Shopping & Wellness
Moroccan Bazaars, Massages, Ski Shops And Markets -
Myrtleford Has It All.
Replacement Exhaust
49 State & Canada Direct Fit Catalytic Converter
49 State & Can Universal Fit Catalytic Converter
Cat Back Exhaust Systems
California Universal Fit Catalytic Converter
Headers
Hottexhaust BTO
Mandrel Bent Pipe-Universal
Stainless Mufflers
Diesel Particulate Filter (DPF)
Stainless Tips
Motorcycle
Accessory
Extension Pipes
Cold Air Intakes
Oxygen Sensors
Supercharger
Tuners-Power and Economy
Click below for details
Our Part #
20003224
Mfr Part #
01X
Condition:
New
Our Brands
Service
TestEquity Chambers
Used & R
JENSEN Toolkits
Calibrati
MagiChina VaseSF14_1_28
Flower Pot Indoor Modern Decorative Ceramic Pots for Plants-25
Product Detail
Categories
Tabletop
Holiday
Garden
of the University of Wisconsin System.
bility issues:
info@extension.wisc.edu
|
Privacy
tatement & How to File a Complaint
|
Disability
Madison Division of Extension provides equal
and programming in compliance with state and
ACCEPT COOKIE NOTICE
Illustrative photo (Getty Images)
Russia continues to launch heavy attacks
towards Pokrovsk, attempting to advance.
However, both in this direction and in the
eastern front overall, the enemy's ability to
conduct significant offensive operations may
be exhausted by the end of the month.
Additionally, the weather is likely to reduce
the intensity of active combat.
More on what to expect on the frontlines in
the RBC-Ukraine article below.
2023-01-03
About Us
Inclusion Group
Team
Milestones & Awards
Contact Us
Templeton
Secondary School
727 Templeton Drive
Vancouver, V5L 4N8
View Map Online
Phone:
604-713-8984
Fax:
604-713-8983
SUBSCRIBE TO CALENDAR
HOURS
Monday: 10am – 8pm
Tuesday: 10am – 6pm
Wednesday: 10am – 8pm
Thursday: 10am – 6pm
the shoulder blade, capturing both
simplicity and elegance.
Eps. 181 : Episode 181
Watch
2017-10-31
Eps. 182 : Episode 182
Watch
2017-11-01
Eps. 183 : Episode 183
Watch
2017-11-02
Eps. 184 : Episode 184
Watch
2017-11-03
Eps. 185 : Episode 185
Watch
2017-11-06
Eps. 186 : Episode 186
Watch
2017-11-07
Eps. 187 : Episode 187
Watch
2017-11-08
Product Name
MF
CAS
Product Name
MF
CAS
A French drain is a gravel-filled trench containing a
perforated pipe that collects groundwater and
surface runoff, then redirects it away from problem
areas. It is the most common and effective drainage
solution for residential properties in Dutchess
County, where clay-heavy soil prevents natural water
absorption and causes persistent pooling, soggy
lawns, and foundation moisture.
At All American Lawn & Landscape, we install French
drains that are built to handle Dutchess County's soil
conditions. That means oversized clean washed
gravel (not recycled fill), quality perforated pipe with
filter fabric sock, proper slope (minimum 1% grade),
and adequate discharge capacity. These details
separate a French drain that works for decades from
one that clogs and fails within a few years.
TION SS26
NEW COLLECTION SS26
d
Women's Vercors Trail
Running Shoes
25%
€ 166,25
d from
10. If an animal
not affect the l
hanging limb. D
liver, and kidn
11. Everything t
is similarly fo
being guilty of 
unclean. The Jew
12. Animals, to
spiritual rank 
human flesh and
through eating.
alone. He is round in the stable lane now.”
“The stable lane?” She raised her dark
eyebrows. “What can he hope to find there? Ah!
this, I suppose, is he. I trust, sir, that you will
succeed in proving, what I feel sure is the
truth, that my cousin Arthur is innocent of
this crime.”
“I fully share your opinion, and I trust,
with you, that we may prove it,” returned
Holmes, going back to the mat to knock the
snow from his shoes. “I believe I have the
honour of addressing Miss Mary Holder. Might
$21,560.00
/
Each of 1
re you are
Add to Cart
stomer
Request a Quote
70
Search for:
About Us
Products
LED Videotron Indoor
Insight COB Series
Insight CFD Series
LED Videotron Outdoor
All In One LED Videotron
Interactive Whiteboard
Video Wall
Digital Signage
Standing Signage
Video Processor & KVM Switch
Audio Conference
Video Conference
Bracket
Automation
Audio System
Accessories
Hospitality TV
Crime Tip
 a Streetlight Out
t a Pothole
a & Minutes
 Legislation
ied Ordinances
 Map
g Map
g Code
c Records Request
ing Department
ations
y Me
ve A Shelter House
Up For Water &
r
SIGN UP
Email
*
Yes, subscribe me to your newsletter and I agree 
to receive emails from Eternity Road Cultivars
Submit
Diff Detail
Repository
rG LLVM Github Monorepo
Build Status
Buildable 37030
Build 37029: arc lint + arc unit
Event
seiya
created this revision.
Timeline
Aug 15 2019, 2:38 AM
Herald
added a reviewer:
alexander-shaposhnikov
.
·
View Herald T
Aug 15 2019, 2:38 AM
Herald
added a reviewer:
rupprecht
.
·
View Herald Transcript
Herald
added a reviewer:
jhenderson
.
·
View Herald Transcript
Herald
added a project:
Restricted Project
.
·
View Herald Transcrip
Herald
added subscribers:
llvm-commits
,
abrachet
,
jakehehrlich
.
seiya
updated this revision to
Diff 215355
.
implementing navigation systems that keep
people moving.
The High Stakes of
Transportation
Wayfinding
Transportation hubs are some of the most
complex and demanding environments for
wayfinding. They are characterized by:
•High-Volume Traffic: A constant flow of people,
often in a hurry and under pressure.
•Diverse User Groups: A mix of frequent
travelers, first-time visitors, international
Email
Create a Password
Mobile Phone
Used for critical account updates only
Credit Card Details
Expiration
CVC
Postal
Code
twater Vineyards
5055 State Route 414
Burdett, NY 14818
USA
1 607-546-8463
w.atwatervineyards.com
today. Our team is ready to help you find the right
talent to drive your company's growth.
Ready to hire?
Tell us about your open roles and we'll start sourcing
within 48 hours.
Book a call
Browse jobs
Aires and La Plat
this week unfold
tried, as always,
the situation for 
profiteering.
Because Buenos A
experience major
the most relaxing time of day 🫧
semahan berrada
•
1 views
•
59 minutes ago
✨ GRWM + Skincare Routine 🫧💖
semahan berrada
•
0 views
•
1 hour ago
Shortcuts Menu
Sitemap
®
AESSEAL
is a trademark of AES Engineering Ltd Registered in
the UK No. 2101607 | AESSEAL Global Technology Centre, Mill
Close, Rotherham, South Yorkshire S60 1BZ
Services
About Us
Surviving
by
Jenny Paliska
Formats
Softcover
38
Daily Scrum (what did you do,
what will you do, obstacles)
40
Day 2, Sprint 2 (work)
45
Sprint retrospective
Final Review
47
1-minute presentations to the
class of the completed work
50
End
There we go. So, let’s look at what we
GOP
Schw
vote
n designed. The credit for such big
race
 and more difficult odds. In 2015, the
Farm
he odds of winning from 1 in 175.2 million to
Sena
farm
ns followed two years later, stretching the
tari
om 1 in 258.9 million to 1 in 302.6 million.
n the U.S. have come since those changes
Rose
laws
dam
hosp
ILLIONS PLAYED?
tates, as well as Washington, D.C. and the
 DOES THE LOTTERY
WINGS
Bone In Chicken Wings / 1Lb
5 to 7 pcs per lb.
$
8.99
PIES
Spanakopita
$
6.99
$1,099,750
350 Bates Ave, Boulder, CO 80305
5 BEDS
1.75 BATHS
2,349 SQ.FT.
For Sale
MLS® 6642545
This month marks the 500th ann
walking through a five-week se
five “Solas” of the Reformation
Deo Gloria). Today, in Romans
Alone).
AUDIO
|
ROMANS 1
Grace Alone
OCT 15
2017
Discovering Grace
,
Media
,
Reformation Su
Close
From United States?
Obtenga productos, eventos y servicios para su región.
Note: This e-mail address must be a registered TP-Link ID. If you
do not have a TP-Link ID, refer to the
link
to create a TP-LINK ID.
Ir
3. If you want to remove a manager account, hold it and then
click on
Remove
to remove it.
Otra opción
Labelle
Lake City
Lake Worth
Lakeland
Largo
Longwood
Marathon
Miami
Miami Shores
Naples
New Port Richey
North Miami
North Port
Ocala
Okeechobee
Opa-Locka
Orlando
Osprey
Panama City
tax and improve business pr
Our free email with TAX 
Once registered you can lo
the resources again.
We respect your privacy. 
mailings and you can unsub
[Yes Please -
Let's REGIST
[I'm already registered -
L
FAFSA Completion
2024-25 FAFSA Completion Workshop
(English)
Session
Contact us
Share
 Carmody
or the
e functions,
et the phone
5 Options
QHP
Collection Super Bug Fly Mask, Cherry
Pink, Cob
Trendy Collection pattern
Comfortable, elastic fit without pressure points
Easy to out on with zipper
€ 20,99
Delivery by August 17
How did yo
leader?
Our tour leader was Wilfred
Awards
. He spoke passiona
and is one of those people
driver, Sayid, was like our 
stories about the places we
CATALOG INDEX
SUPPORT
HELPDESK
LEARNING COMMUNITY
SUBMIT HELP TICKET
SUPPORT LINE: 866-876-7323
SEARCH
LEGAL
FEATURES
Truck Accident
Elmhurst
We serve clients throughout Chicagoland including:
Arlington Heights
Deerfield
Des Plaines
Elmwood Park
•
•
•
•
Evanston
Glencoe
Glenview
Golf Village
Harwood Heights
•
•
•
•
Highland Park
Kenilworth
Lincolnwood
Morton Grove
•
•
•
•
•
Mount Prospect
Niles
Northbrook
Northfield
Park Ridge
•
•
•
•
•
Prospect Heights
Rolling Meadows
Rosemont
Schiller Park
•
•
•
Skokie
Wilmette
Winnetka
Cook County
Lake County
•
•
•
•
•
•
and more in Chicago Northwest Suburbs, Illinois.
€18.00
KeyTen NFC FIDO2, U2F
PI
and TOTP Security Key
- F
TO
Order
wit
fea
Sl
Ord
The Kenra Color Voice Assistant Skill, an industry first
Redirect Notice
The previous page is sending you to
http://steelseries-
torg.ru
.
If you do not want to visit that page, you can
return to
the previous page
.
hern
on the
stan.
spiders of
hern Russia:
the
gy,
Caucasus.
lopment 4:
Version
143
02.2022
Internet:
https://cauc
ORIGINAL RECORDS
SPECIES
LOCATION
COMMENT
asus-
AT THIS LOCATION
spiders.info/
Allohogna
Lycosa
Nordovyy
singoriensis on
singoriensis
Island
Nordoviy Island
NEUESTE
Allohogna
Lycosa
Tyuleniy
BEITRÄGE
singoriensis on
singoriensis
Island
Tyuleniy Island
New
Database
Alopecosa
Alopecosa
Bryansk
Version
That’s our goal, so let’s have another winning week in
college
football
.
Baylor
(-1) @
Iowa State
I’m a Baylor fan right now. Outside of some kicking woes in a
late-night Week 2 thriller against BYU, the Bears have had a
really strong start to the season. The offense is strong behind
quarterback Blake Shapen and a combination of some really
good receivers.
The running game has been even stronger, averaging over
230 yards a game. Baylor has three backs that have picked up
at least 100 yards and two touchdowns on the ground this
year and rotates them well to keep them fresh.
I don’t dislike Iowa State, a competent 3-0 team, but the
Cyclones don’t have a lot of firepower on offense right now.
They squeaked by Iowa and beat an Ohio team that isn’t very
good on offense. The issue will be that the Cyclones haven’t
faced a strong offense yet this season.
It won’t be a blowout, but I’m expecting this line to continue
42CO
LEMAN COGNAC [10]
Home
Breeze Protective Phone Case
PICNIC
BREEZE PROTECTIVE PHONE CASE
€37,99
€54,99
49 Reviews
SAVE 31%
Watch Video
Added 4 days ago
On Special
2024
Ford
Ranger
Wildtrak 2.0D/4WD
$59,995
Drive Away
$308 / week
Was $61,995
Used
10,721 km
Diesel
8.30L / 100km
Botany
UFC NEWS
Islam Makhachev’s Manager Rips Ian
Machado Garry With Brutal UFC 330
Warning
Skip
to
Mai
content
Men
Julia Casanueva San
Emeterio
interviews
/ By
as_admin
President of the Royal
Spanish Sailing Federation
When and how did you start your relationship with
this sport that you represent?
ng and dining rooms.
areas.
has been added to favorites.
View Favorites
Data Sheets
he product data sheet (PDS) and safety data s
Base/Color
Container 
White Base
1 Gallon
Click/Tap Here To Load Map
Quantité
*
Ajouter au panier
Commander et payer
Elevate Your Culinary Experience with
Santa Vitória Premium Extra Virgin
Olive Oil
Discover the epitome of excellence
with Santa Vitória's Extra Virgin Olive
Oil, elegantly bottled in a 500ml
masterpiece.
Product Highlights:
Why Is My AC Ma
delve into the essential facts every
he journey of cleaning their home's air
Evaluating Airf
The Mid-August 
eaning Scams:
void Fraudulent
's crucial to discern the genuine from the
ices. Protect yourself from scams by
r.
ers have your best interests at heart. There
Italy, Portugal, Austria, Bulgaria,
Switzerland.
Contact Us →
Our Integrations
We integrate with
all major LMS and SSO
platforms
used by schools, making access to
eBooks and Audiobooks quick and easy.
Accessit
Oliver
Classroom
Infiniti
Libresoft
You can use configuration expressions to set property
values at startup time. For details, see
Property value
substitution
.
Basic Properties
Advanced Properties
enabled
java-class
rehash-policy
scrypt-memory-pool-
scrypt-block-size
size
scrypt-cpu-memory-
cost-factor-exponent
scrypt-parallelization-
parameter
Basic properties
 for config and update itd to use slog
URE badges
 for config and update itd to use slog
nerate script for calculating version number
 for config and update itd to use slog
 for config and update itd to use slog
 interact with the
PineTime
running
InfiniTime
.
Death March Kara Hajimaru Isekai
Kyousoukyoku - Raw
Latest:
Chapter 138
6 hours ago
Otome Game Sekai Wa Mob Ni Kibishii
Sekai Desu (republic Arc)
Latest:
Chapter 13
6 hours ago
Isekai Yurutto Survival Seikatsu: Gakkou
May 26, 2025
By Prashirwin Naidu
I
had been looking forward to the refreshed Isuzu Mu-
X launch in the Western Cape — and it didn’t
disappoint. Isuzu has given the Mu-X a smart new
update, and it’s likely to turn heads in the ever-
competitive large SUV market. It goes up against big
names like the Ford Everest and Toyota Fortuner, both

________________________________________

— DIRECTIVE —
Copy, without any change, the lines that run from the very start of the items through the line containing "Hottexhaust BTO", keeping both that first line and that last line.

— ANSWER SPACE —
Shopping & Wellness
Moroccan Bazaars, Massages, Ski Shops And Markets -
Myrtleford Has It All.
Replacement Exhaust
49 State & Canada Direct Fit Catalytic Converter
49 State & Can Universal Fit Catalytic Converter
Cat Back Exhaust Systems
California Universal Fit Catalytic Converter
Headers
Hottexhaust BTO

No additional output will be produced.